Beyond traditional areas, the budget signals a clear intent to deepen India's engagement in advanced technology supply chains. A notable increase in the defence budget, rising to approximately Rs 7.85 lakh crore, reflects a continued focus on military readiness and modernization, with capital expenditure for defence also significantly elevated. The budget reinforces India's ambition in semiconductors and electronics, with initiatives like Semiconductor Mission 2.0 and investments in rare earth mining. A clear strategy for AI and digital infrastructure includes drives for enhanced compute capacity, cloud services, and data analytics, supported by long-term tax holidays for foreign data center operators. In healthcare, customs duties have been waived on 17 critical cancer drugs, aiming to make advanced treatments more accessible and reduce out-of-pocket expenditure. The biopharmaceutical sector also receives a boost with the 'Bio Pharma Shakti' program and an outlay of Rs 10,000 crore over five years.

Fiscal Prudence and Evolving Tax Landscape

The government maintained a conservative fiscal stance, reiterating its commitment to consolidation by pegging the fiscal deficit at 4.3% of GDP for FY27, a slight reduction from the 4.4% projected for FY26. Gross market borrowing is expected to remain stable, signaling an intention to manage deficits without crowding out private investment. The debt-to-GDP ratio is projected to decline to 55.6% in FY27. Tax reforms extend beyond compliance tweaks, aiming to simplify processes and ease taxpayer burden. The introduction of a new Income Tax Act from April 1, 2026, is intended to create a modern, streamlined framework. Relief measures include reduced TCS on overseas tour packages and remittances, and exemptions for motor accident tribunal awards. These initiatives are part of a broader tax simplification agenda, though the immediate market reaction focused on the STT hike and buyback tax changes.

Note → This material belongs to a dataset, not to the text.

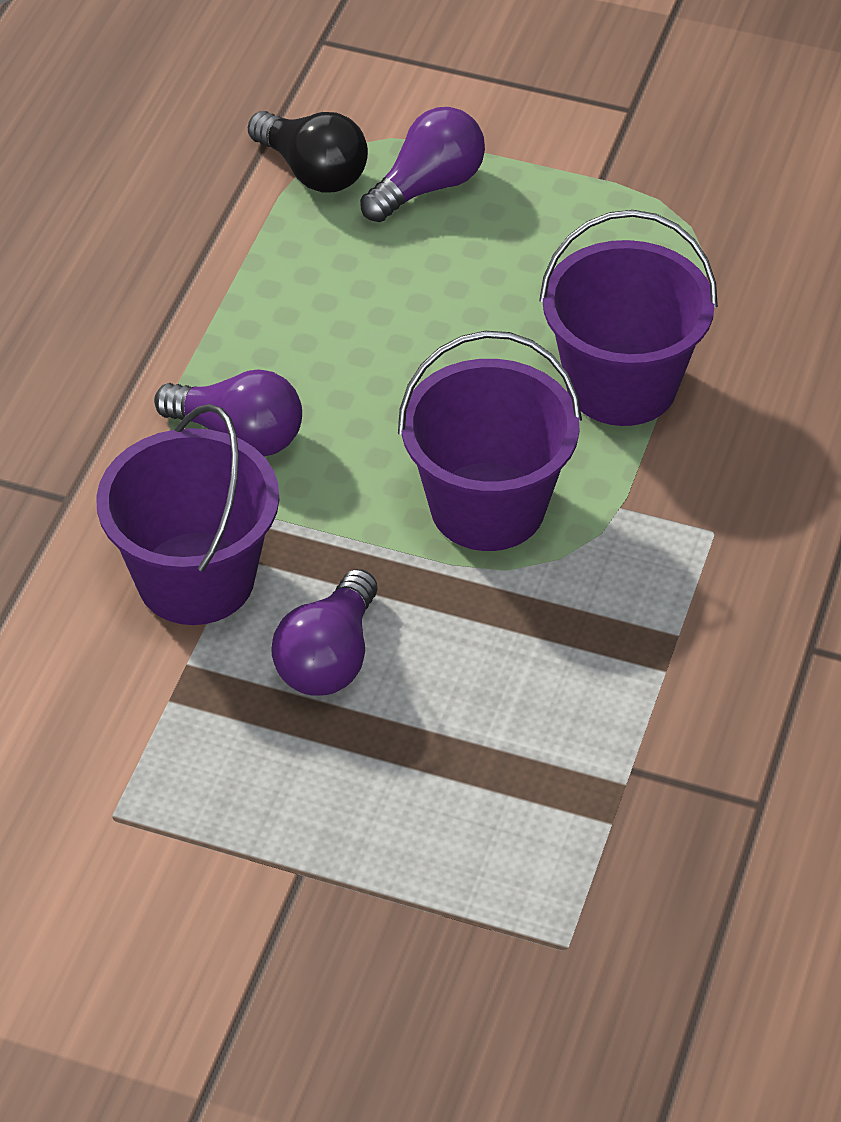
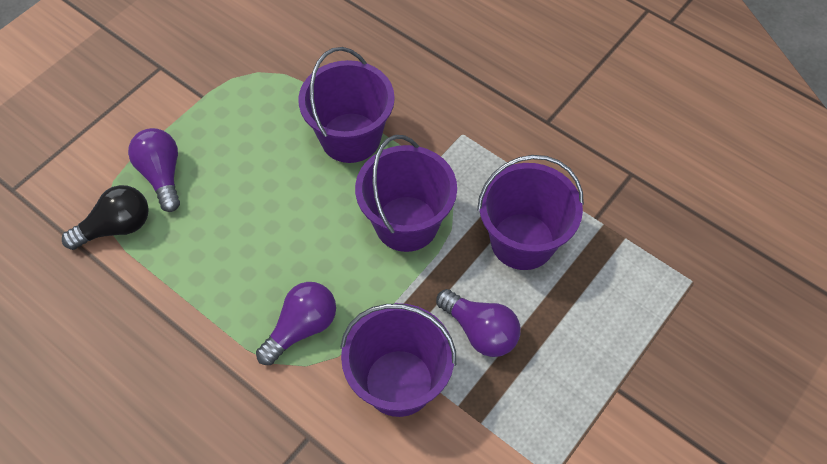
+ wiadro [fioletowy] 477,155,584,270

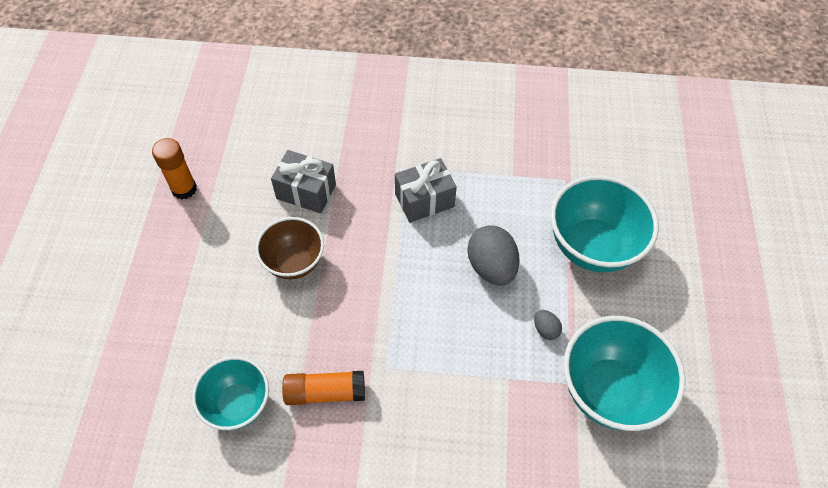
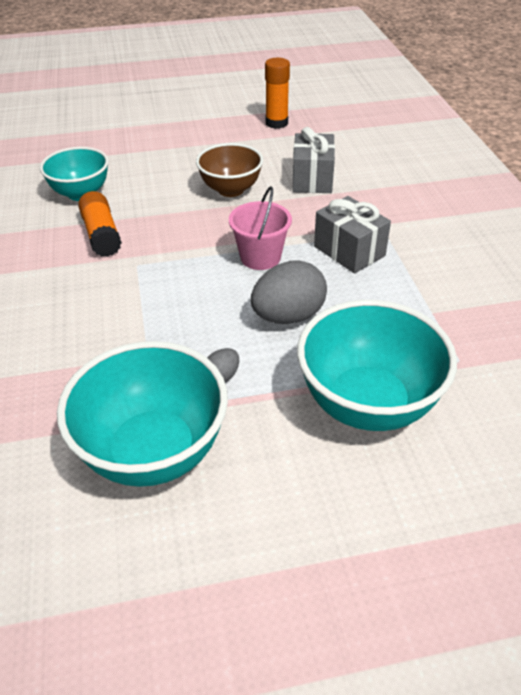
+ wiadro [różowy] 229,186,292,270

Long-Term Outlook Supported by Structural Reforms

Despite the initial market volatility, analysts emphasize that the budget's core is built on long-term structural growth drivers. The sustained focus on capital expenditure, infrastructure development, and manufacturing incentives is expected to yield significant second-order gains across allied sectors. Foreign investors are noted to prefer such budgets that avoid populist swings, valuing fiscal predictability and a clear growth roadmap. The broader policy direction on banking reforms, infrastructure spending, and public sector undertaking restructuring remains supportive for long-term equity flows. The projected economic growth rate of around 7% for FY27, coupled with fiscal discipline, suggests a strategy aimed at sustained development rather than immediate consumption boosts.